Uomo passeggia in un bosco
En Suisse, 29% des forêts appartiennent à des propriétaires privés (image d'illustration). Keystone / Peter Klaunzer

En Suisse, 29% des forêts sont en mains privées. Mais certains de ces propriétaires n’achètent pas pour exploiter le bois: ils veulent préserver ces espaces pour les siècles à venir. Un mouvement citoyen qui dépasse les frontières.

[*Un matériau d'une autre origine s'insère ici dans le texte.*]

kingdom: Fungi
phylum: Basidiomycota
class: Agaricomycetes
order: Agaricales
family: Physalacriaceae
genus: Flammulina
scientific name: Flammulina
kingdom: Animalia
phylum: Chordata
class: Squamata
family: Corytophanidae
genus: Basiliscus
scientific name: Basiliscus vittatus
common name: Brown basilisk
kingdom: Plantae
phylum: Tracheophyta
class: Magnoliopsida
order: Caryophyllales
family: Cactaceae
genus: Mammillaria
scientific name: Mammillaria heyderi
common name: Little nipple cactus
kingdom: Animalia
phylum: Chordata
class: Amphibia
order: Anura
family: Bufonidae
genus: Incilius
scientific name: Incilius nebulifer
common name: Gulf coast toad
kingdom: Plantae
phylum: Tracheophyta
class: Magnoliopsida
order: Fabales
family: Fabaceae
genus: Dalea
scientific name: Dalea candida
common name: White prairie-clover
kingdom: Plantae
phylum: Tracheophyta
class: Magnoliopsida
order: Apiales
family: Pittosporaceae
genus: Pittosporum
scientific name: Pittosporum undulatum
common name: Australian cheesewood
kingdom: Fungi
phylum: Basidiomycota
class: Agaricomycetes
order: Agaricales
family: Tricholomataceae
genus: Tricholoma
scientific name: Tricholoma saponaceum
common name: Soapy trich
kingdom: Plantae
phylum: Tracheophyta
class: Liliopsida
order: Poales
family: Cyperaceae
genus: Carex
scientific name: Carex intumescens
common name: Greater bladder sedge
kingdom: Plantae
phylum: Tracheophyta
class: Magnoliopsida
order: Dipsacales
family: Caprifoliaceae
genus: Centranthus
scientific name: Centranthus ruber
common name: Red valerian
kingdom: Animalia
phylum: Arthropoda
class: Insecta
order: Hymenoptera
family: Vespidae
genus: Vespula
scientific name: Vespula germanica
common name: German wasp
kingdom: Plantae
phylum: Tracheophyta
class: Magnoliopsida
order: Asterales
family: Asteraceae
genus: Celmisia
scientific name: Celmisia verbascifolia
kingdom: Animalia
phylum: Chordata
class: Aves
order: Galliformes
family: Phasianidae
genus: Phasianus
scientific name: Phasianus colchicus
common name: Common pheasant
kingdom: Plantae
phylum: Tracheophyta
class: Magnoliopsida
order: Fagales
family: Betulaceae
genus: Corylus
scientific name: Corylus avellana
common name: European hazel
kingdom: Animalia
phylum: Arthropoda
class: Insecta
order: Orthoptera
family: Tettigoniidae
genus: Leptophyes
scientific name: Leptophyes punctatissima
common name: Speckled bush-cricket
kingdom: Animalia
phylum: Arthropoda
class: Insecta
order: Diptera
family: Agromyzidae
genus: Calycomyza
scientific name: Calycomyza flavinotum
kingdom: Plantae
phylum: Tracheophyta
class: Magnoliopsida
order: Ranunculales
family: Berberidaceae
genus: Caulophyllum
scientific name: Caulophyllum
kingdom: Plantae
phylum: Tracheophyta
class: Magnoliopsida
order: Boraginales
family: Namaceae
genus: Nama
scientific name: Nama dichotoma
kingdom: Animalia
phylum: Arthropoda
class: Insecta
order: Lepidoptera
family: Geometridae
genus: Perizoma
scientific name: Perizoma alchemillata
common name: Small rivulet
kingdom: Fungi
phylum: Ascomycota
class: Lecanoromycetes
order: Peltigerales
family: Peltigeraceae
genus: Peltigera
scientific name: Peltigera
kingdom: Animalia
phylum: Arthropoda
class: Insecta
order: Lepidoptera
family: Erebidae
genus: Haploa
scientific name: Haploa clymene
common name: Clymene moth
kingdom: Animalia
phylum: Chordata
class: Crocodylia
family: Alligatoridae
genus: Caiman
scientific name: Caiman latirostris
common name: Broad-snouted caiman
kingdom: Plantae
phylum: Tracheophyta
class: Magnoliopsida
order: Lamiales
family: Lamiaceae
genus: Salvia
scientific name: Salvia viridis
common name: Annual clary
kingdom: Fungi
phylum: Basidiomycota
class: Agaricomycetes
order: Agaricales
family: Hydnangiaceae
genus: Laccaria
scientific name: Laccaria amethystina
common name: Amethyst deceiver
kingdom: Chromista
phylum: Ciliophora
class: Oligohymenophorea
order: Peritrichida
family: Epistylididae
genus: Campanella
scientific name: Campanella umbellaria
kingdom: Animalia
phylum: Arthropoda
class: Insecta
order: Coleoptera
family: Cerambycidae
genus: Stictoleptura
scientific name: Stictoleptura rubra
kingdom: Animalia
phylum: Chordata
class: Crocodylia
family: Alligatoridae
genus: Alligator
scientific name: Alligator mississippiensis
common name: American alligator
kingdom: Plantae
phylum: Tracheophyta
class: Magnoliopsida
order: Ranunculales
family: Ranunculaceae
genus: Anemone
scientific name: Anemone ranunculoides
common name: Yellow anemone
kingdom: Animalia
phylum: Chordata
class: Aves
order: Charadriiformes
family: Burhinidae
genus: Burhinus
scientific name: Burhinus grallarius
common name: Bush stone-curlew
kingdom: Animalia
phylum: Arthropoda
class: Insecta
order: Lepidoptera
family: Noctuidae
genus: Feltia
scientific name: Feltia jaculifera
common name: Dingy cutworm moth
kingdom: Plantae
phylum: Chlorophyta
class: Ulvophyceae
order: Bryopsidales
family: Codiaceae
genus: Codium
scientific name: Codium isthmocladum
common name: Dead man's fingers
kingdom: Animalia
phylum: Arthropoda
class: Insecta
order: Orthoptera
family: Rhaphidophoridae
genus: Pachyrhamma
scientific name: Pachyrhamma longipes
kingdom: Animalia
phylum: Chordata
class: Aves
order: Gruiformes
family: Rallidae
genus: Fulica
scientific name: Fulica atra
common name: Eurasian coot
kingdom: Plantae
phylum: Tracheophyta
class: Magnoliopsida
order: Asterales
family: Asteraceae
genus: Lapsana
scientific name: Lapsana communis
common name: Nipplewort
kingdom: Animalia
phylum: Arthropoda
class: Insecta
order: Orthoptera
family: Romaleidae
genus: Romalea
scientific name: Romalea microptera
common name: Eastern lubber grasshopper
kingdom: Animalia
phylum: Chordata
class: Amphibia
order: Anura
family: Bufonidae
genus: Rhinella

Laurent Thévoz a acheté une forêt de Montagny (FR) il y a dix ans après avoir posté une annonce dans le journal. «C’est une forêt de compagnie. Elle n’est pas vitale pour moi: je l’accompagne, elle m’accompagne», commente-t-il dans le 19h30. «C’est un acte d’amour pour la vie. J’ai planté des châtaigniers il y a trois ans et ils m’ont déjà dépassé.»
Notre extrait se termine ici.